Die Anzahl an redaktionellen Seiten in der 04 ist der höchste seit einem halben Jahr - insofern kann ich den Zusammenhang mit meinem Editorial nicht nachvollziehen. Warum wir mal 148 Seiten und mal 132 Seiten machen, habe ich ja bereits im Editorial zur Ausgabe 02 (wie ich finde) sehr offen erklärt. Daran hat sich nichts geändert. Mit "Müdigkeit" hat das nichts zu tun. Mit "Durchhalteparolen" schon gleich gar nicht. Was haben die DVD-Vollversionen mit "redaktionellen Änderungen" zu tun? Den Zusammenhang verstehe ich leider auch nicht. Der Anteil der Werbung oder Eigenwerbung steigt nicht, im Gegenteil. So etwas lässt sich ja zum Glück problemlos beweisen. Wir machen konstant unsere redaktionellen Seiten - und die Werbung on top bewirkt, ob wir nun ein dickeres Heft machen oder nicht. Im Schnitt über mehrere Hefte sinkt der Anteil der Werbung dadurch.

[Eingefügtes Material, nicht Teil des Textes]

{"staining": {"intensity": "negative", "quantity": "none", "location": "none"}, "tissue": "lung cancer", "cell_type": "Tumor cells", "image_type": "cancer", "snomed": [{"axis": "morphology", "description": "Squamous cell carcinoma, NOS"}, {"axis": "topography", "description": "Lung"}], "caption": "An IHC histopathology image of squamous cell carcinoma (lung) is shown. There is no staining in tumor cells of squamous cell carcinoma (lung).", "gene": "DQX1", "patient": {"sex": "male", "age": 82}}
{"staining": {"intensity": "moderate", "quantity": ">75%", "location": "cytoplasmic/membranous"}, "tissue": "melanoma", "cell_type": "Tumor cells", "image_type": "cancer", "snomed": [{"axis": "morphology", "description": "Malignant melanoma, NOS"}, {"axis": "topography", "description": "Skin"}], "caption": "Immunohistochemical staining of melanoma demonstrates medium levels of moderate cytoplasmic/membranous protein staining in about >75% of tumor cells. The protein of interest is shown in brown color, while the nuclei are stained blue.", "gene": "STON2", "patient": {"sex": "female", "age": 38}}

Wenn wir weniger Mobile-Gaming machen, dann liegt das daran, dass derartige Artikel bei allen Umfragen durchfallen. Wir machen es uns bei der Auswahl redaktioneller Artikel nicht einfach und wollen auch Themen bringen, die nicht jeder gut findet oder für wichtig erachtet. Aber wenn die Interessenlage nun einmal so ist, dass Mobile-Gaming nicht als Dauerthema (!) akzeptiert wird, dann müssen wir das berücksichtigen.


----------



## hodenbussard (4. März 2013)

150 Ausgaben PCGH Printed,inklusive Laufwege bei Wind und Wetter ​


----------



## Fanator-II-701 (4. März 2013)

PCGH_Thilo schrieb:


> Hallo,
> 
> Die Anzahl an redaktionellen Seiten in der 04 ist der höchste seit einem halben Jahr - insofern kann ich den Zusammenhang mit meinem Editorial nicht nachvollziehen. Warum wir mal 148 Seiten und mal 132 Seiten machen, habe ich ja bereits im Editorial zur Ausgabe 02 (wie ich finde) sehr offen erklärt. Daran hat sich nichts geändert. Mit "Müdigkeit" hat das nichts zu tun. Mit "Durchhalteparolen" schon gleich gar nicht. Was haben die DVD-Vollversionen mit "redaktionellen Änderungen" zu tun? Den Zusammenhang verstehe ich leider auch nicht. Der Anteil der Werbung oder Eigenwerbung steigt nicht, im Gegenteil. So etwas lässt sich ja zum Glück problemlos beweisen. Wir machen konstant unsere redaktionellen Seiten - und die Werbung on top bewirkt, ob wir nun ein dickeres Heft machen oder nicht. Im Schnitt über mehrere Hefte sinkt der Anteil der Werbung dadurch.
> 
> Wenn wir weniger Mobile-Gaming machen, dann liegt das daran, dass derartige Artikel bei allen Umfragen durchfallen. Wir machen es uns bei der Auswahl redaktioneller Artikel nicht einfach und wollen auch Themen bringen, die nicht jeder gut findet oder für wichtig erachtet. Aber wenn die Interessenlage nun einmal so ist, dass Mobile-Gaming nicht als Dauerthema (!) akzeptiert wird, dann müssen wir das berücksichtigen.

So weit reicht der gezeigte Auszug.